**About this task**: Show each line of the listing below that contains the string "autrui". Case matters.

Extracted records
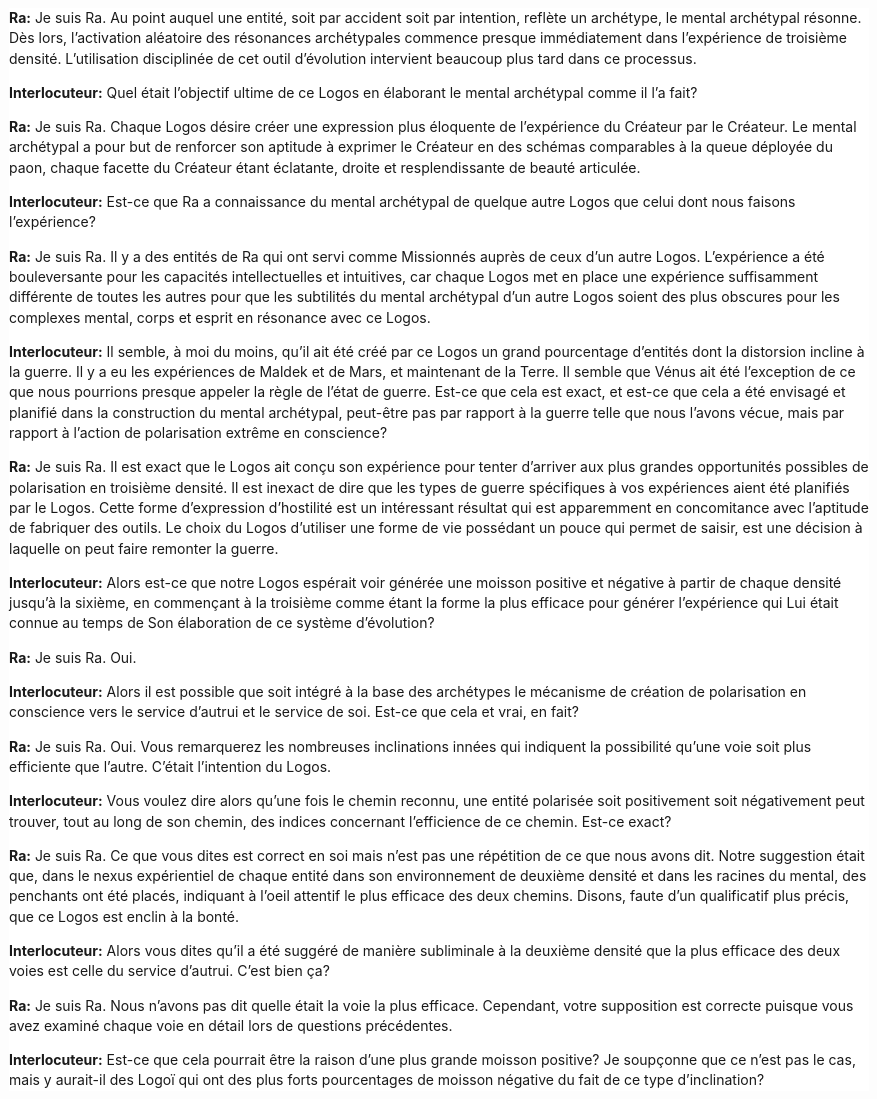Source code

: <p><strong>Ra:</strong> Je suis Ra. Au point auquel une entité, soit par accident soit par intention, reflète un archétype, le mental archétypal résonne. Dès lors, l’activation aléatoire des résonances archétypales commence presque immédiatement dans l’expérience de troisième densité. L’utilisation disciplinée de cet outil d’évolution intervient beaucoup plus tard dans ce processus.</p>
<p><strong>Interlocuteur:</strong> Quel était l’objectif ultime de ce Logos en élaborant le mental archétypal comme il l’a fait?</p>
<p><strong>Ra:</strong> Je suis Ra. Chaque Logos désire créer une expression plus éloquente de l’expérience du Créateur par le Créateur. Le mental archétypal a pour but de renforcer son aptitude à exprimer le Créateur en des schémas comparables à la queue déployée du paon, chaque facette du Créateur étant éclatante, droite et resplendissante de beauté articulée.</p>
<p><strong>Interlocuteur:</strong> Est-ce que Ra a connaissance du mental archétypal de quelque autre Logos que celui dont nous faisons l’expérience?</p>
<p><strong>Ra:</strong> Je suis Ra. Il y a des entités de Ra qui ont servi comme Missionnés auprès de ceux d’un autre Logos. L’expérience a été bouleversante pour les capacités intellectuelles et intuitives, car chaque Logos met en place une expérience suffisamment différente de toutes les autres pour que les subtilités du mental archétypal d’un autre Logos soient des plus obscures pour les complexes mental, corps et esprit en résonance avec ce Logos.</p>
<p><strong>Interlocuteur:</strong> Il semble, à moi du moins, qu’il ait été créé par ce Logos un grand pourcentage d’entités dont la distorsion incline à la guerre. Il y a eu les expériences de Maldek et de Mars, et maintenant de la Terre. Il semble que Vénus ait été l’exception de ce que nous pourrions presque appeler la règle de l’état de guerre. Est-ce que cela est exact, et est-ce que cela a été envisagé et planifié dans la construction du mental archétypal, peut-être pas par rapport à la guerre telle que nous l’avons vécue, mais par rapport à l’action de polarisation extrême en conscience?</p>
<p><strong>Ra:</strong> Je suis Ra. Il est exact que le Logos ait conçu son expérience pour tenter d’arriver aux plus grandes opportunités possibles de polarisation en troisième densité. Il est inexact de dire que les types de guerre spécifiques à vos expériences aient été planifiés par le Logos. Cette forme d’expression d’hostilité est un intéressant résultat qui est apparemment en concomitance avec l’aptitude de fabriquer des outils. Le choix du Logos d’utiliser une forme de vie possédant un pouce qui permet de saisir, est une décision à laquelle on peut faire remonter la guerre.</p>
<p><strong>Interlocuteur:</strong> Alors est-ce que notre Logos espérait voir générée une moisson positive et négative à partir de chaque densité jusqu’à la sixième, en commençant à la troisième comme étant la forme la plus efficace pour générer l’expérience qui Lui était connue au temps de Son élaboration de ce système d’évolution?</p>
<p><strong>Ra:</strong> Je suis Ra. Oui.</p>
<p><strong>Interlocuteur:</strong> Alors il est possible que soit intégré à la base des archétypes le mécanisme de création de polarisation en conscience vers le service d’autrui et le service de soi. Est-ce que cela et vrai, en fait?</p>
<p><strong>Ra:</strong> Je suis Ra. Oui. Vous remarquerez les nombreuses inclinations innées qui indiquent la possibilité qu’une voie soit plus efficiente que l’autre. C’était l’intention du Logos.</p>
<p><strong>Interlocuteur:</strong> Vous voulez dire alors qu’une fois le chemin reconnu, une entité polarisée soit positivement soit négativement peut trouver, tout au long de son chemin, des indices concernant l’efficience de ce chemin. Est-ce exact?</p>
<p><strong>Ra:</strong> Je suis Ra. Ce que vous dites est correct en soi mais n’est pas une répétition de ce que nous avons dit. Notre suggestion était que, dans le nexus expérientiel de chaque entité dans son environnement de deuxième densité et dans les racines du mental, des penchants ont été placés, indiquant à l’oeil attentif le plus efficace des deux chemins. Disons, faute d’un qualificatif plus précis, que ce Logos est enclin à la bonté.</p>
<p><strong>Interlocuteur:</strong> Alors vous dites qu’il a été suggéré de manière subliminale à la deuxième densité que la plus efficace des deux voies est celle du service d’autrui. C’est bien ça?</p>
<p><strong>Ra:</strong> Je suis Ra. Nous n’avons pas dit quelle était la voie la plus efficace. Cependant, votre supposition est correcte puisque vous avez examiné chaque voie en détail lors de questions précédentes.</p>
<p><strong>Interlocuteur:</strong> Est-ce que cela pourrait être la raison d’une plus grande moisson positive? Je soupçonne que ce n’est pas le cas, mais y aurait-il des Logoï qui ont des plus forts pourcentages de moisson négative du fait de ce type d’inclination?</p>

**Solution to this problem**:
<p><strong>Interlocuteur:</strong> Alors il est possible que soit intégré à la base des archétypes le mécanisme de création de polarisation en conscience vers le service d’autrui et le service de soi. Est-ce que cela et vrai, en fait?</p>
<p><strong>Interlocuteur:</strong> Alors vous dites qu’il a été suggéré de manière subliminale à la deuxième densité que la plus efficace des deux voies est celle du service d’autrui. C’est bien ça?</p>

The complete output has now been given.